ASSIGNED TASK:
Rewrite the text of the material below, replacing "YOU MAY ALSO LIKE" with "RECOMMENDED FOR YOU" and keeping everything else the same. Leave out the pictures.

[[ SUPPLIED RECORDS open ]]

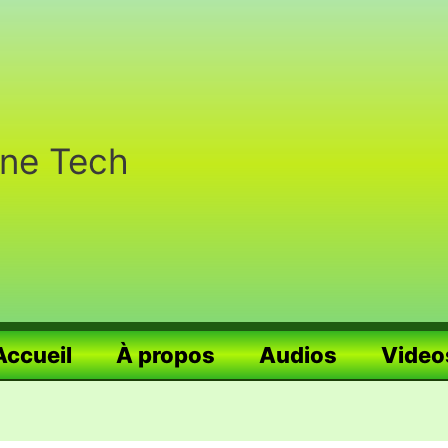
nne Tech
Accueil
À propos
Audios
Video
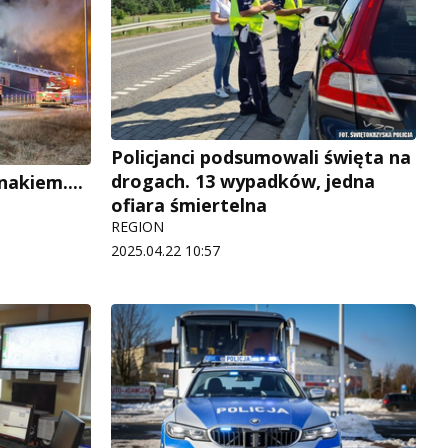
Policjanci podsumowali święta na
drogach. 13 wypadków, jedna
akiem....
ofiara śmiertelna
REGION
2025.04.22 10:57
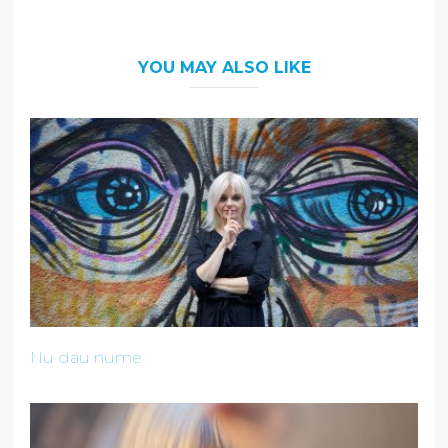
YOU MAY ALSO LIKE
Nu dau nume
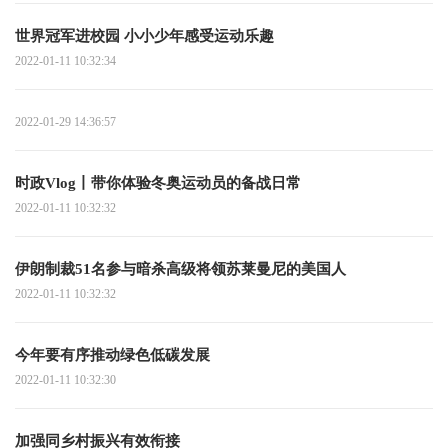
世界冠军进校园 小小少年感受运动乐趣
2022-01-11 10:32:34
2022-01-29 14:36:57
时政Vlog丨带你体验冬奥运动员的备战日常
2022-01-11 10:32:32
伊朗制裁51名参与暗杀高级将领苏莱曼尼的美国人
2022-01-11 10:32:32
今年要有序推动绿色低碳发展
2022-01-11 10:32:30
加强同乡村振兴有效衔接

[[ SUPPLIED RECORDS closed ]]

EXERCISE RESULT:
nne Tech
Accueil
À propos
Audios
Video
Policjanci podsumowali święta na
drogach. 13 wypadków, jedna
akiem....
ofiara śmiertelna
REGION
2025.04.22 10:57
RECOMMENDED FOR YOU
Nu dau nume
世界冠军进校园 小小少年感受运动乐趣
2022-01-11 10:32:34
2022-01-29 14:36:57
时政Vlog丨带你体验冬奥运动员的备战日常
2022-01-11 10:32:32
伊朗制裁51名参与暗杀高级将领苏莱曼尼的美国人
2022-01-11 10:32:32
今年要有序推动绿色低碳发展
2022-01-11 10:32:30
加强同乡村振兴有效衔接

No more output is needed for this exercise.